(Saved entries)
-*-

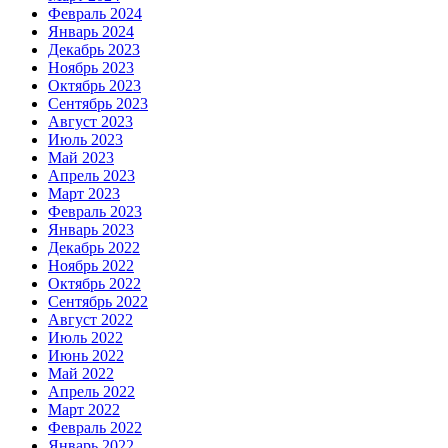
Февраль 2024
Январь 2024
Декабрь 2023
Ноябрь 2023
Октябрь 2023
Сентябрь 2023
Август 2023
Июль 2023
Май 2023
Апрель 2023
Март 2023
Февраль 2023
Январь 2023
Декабрь 2022
Ноябрь 2022
Октябрь 2022
Сентябрь 2022
Август 2022
Июль 2022
Июнь 2022
Май 2022
Апрель 2022
Март 2022
Февраль 2022
Январь 2022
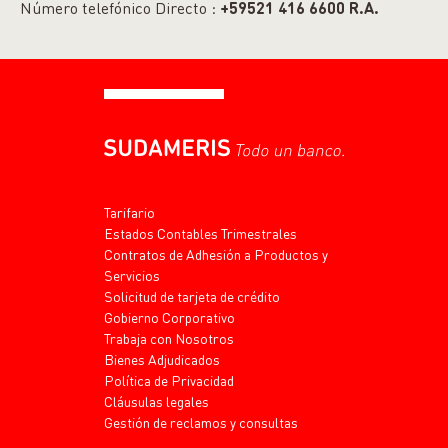
Número telefónico Directo :
+59521 416 6600 R.A.
Tarifario
Estados Contables Trimestrales
Contratos de Adhesión a Productos y
Servicios
Solicitud de tarjeta de crédito
Gobierno Corporativo
Trabaja con Nosotros
Bienes Adjudicados
Política de Privacidad
Cláusulas legales
Gestión de reclamos y consultas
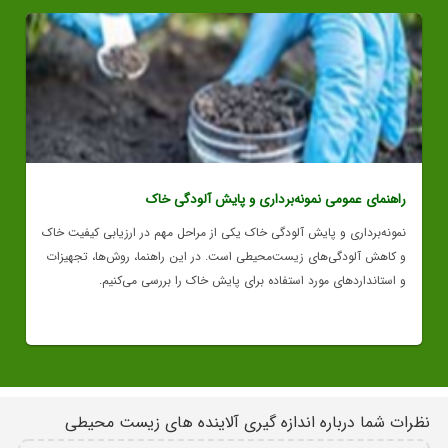
راهنمای عمومی نمونه‌برداری و پایش آلودگی خاک
نمونه‌برداری و پایش آلودگی خاک یکی از مراحل مهم در ارزیابی کیفیت خاک
و کاهش آلودگی‌های زیست‌محیطی است. در این راهنما، روش‌ها، تجهیزات
و استانداردهای مورد استفاده برای پایش خاک را بررسی می‌کنیم.
نظرات شما درباره اندازه گیری آلاینده های زیست محیطی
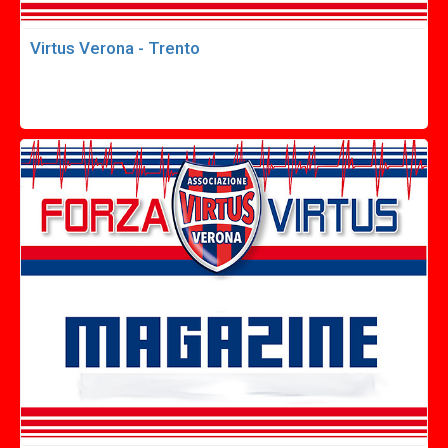
Virtus Verona - Trento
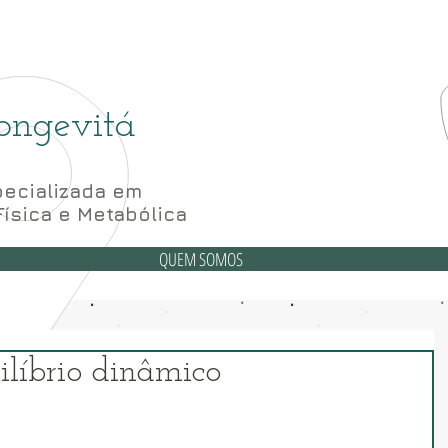
(6
6 Bloco A sala 52, 56 e 62- Subsolo
ongevitá
ecializada em
Física e Metabólica
QUEM SOMOS
ilíbrio dinâmico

-*-

WHAT TO WORK ON ▸ Return the lines from the start of the rows up to and including the line with "Январь 2022", copying each one without changes. Leave the pictures out of your answer.

ANSWER SPACE ▸
Февраль 2024
Январь 2024
Декабрь 2023
Ноябрь 2023
Октябрь 2023
Сентябрь 2023
Август 2023
Июль 2023
Май 2023
Апрель 2023
Март 2023
Февраль 2023
Январь 2023
Декабрь 2022
Ноябрь 2022
Октябрь 2022
Сентябрь 2022
Август 2022
Июль 2022
Июнь 2022
Май 2022
Апрель 2022
Март 2022
Февраль 2022
Январь 2022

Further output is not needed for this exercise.